If one by one we counted people out
For the least sin, it wouldn't take us long
To get so we had no one left to live with.
For to be social is to be forgiving.

Mahatma Gandhi

Saturday, December 3, 2011

Random Quote

Every saint has a past and every sinner has a future”  Oscar Wilde


I just like this quote. No matter who we are we have a past which made us this person.  Yet our past doesn’t define us.  The quote seems hopeful because no matter our past we can shape our future.  That is all.

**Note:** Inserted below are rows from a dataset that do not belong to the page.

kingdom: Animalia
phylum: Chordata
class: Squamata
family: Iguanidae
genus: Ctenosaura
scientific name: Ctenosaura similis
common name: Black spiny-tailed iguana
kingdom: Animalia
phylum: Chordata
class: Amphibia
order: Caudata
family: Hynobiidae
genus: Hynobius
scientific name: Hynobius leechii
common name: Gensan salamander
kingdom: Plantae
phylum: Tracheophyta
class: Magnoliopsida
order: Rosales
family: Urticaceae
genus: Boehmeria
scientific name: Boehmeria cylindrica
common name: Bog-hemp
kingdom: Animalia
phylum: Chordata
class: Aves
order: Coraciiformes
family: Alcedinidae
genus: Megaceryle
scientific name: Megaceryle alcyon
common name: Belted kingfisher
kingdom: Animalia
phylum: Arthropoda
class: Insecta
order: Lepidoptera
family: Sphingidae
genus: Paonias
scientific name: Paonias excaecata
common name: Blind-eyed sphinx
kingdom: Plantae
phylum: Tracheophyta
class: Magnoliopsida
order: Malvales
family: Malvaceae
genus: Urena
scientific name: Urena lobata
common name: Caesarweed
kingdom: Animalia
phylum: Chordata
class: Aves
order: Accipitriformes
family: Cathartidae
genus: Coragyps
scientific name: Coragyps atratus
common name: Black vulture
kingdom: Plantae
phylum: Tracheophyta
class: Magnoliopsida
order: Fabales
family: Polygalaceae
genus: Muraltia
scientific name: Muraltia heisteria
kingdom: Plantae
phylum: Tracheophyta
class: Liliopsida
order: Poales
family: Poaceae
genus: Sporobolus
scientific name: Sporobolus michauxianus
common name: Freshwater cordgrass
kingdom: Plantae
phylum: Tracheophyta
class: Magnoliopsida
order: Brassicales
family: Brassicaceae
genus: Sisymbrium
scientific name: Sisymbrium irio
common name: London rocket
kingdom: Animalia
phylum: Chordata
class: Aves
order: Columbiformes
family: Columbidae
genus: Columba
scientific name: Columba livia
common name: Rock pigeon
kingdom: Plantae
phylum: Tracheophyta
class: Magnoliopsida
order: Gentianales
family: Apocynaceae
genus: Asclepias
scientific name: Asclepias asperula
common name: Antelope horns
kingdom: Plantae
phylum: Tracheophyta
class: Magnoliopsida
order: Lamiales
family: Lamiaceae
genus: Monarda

Thursday, December 1, 2011

December is...

I have been remiss at sharing the monthly observances.  I know that people urgently wait to know what they should celebrate.  Actually - there are no shoulds.  Celebrate whatever you would like - big or little, just remember to celebrate!

December IS...

·        Read a New Book Month

·        Rising Star Month

·        Universal Human Rights Month

·        Tomato and Winter Squash Month

·        5th – Bathtub Party Day (You don’t want to miss this!)

·        10th – Dewey Decimal System Day

·        26th – National Whiner’s Day  (Complain a way.  I mean it won't change anything but why not indulge once in awhile.)

·        31 – Make up your mind Day  (Just take the leap and do it!)